If you are a Monarch butterfly enthusiast who is raising Monarch caterpillars on milkweed, then it's a whole different story. Do not spray!
Here's what I do to reduce aphids.
Basically, I wash off the aphids with a strong hosing of water. Only water.
Most of my swan plants are grown in pots. I find it's way easier to manage them this way and you can chop and change plants as the caterpillars eat them.
I remove any caterpillars from the plant, then gently lay the plant and pot down sideways on the concrete. Then I hose the leaves and stems as hard as is reasonable, to wash off the aphids.
I also use my fingers to rub them away, at the same time.

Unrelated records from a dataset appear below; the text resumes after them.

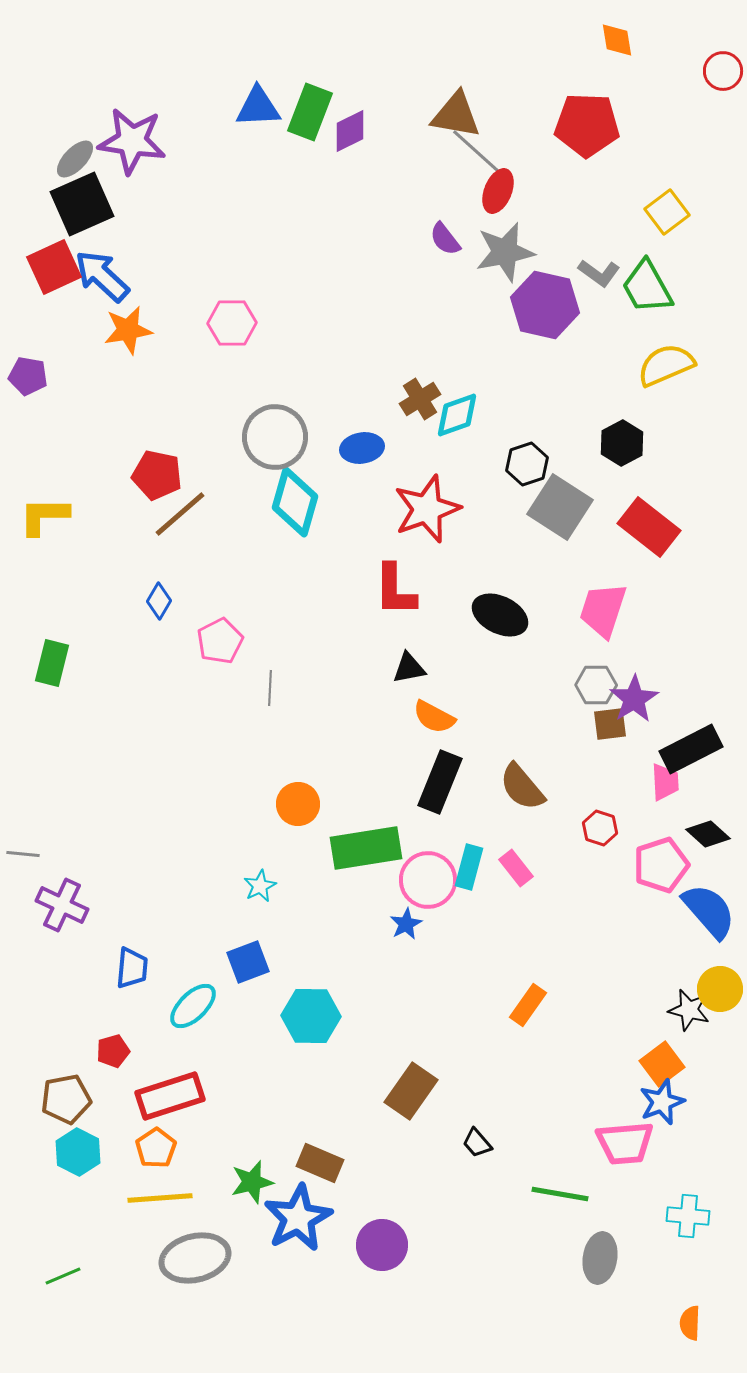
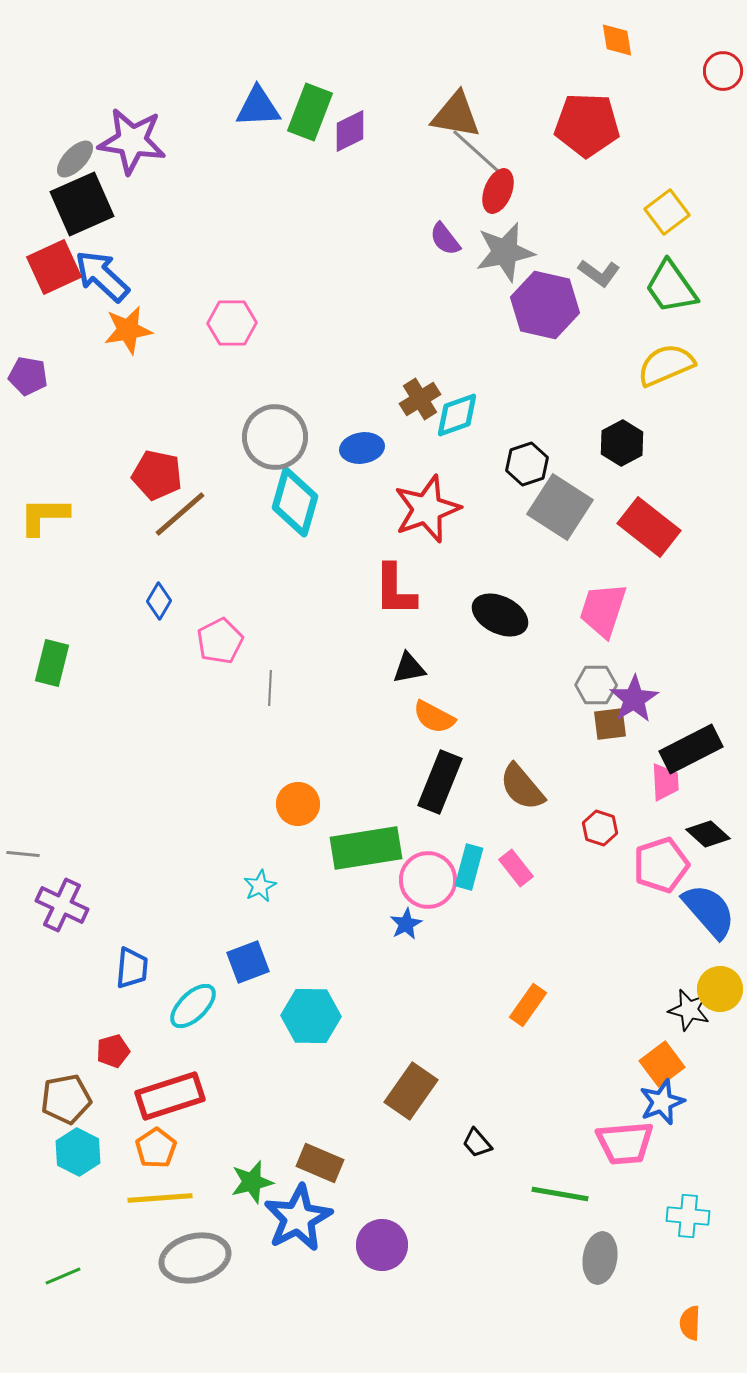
green trapezoid at (647, 287): moved 24 px right; rotated 6 degrees counterclockwise
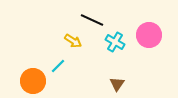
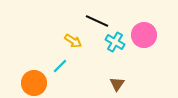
black line: moved 5 px right, 1 px down
pink circle: moved 5 px left
cyan line: moved 2 px right
orange circle: moved 1 px right, 2 px down
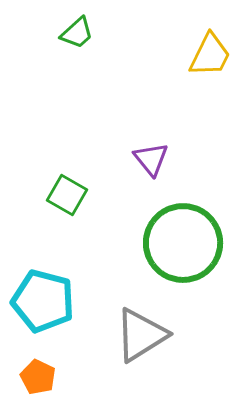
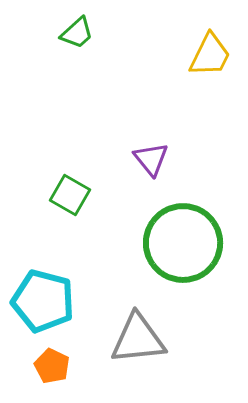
green square: moved 3 px right
gray triangle: moved 3 px left, 4 px down; rotated 26 degrees clockwise
orange pentagon: moved 14 px right, 11 px up
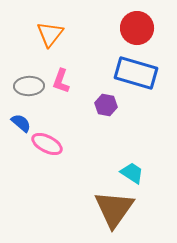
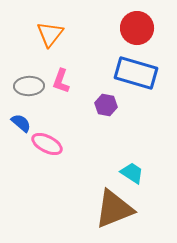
brown triangle: rotated 33 degrees clockwise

I go over and over each plant until I'm sure there are no aphids left.
Then I let the leaves dry a little. before putting the caterpillars back onto the plants.
I carry this out on concrete, away from the area where the plants will usually grow.
This is because, if you just wash off the aphids in the same area where the plants are growing, ants will most surely bring them all back onto your plants.
Ants 'farm' aphids for the dewy substance they excrete so, if you take the aphids away, the ants will just bring them back. If you hose off the aphids in a different area, the ants don't find the plants so easily.
Yes, the process is time consuming and labour intensive, but its the only 'safe' method I have found that doesn't hurt either the caterpillars or the plants.